Less than one month after West New York's police department named 23-year veteran Deputy Chief Thomas O'Donnell as the Officer of the Month, Deputy Director Joseph Pelliccio stripped O'Donnell of the administrative services that were part of his duties.
O'Donnell received the citation for Officer of the Month for the month of September for his work as operational commander during the Sept. 11 attacks on the World Trade Center.
On Oct. 9, Pelliccio posted the order that the administrative duties would be transferred to the department's administrative services department.
Pelliccio said that he did not take this action based on O'Donnell's performance; he just thought that the department would run more smoothly if these administrative duties were handled directly by Pelliccio.
"I wanted a more hands-on approach of the paperwork in the administrative division," said Pelliccio.
However, after asking Pelliccio for an explanation of the command switch, O'Donnell contacted the West New York Police Supervisors' Association.

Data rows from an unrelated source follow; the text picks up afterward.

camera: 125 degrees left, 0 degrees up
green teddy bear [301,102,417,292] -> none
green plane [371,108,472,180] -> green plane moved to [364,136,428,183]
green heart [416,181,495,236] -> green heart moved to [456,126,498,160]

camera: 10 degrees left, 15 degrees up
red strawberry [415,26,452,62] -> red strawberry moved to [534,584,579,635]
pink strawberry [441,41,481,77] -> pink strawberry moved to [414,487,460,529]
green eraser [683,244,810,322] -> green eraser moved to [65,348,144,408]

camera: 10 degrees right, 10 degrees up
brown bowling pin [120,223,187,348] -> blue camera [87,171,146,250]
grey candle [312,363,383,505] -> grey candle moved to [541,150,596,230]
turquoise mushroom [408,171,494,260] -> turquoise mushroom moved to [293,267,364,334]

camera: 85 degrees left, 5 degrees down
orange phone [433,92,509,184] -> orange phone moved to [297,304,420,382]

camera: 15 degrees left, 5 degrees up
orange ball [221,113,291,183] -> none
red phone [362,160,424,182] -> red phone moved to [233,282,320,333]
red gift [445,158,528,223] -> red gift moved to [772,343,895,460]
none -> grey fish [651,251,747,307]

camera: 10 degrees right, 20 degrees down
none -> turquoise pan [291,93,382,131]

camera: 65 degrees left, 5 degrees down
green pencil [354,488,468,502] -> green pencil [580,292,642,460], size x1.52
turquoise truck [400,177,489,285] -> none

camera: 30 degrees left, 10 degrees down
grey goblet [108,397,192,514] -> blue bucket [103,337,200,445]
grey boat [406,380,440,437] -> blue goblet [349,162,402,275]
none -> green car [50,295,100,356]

Recently, the police superiors union sent and posted a letter to Pelliccio questioning the move. However, they have yet to receive a response.
Captain John Santa Maria, president of the PSA, said that after Pelliccio did not respond to a letter, the union consulted a lawyer for legal advice.
"[The lawyer] has explained some options with us and we are exploring those options," said Santa Maria.
Santa Maria said that the union has not decided to take legal action yet. Santa Maria added that the union's decision to take legal action will depend on O'Donnell and what help he chooses to seek from the union.
O'Donnell's salary did not change with the change in duties.
The administrative duties taken from O'Donnell include development of departmental policies, background checks on police applicants, licensing of cabbies and bartenders, supervising computer activities, and monitoring employee sick leave. They were transferred to the department's administrative services department headed by Capt. Michael Caligiero. According to Pelliccio, Caligiero will report directly to Pelliccio.
The administrative division already handles all licensing, the court system and the training of officers.
Deputy Chief O'Donnell will still oversee the department's non-uniform division, which includes the department's detectives, juvenile division, street crime division and warrant squad as well as the patrol division.
Pelliccio was hired as deputy director in 1997 after the department was reorganized by the town's Board of Commissioners. The reorganization called for 123 officers and 34 superiors. The department now has sergeants, lieutenants, captains and a deputy chief. The deputy director now sits as the police chief, and there is no actual police chief.
Since Pelliccio took the position, he has added a motorcycle division, an emergency response team and an honor squad to the department.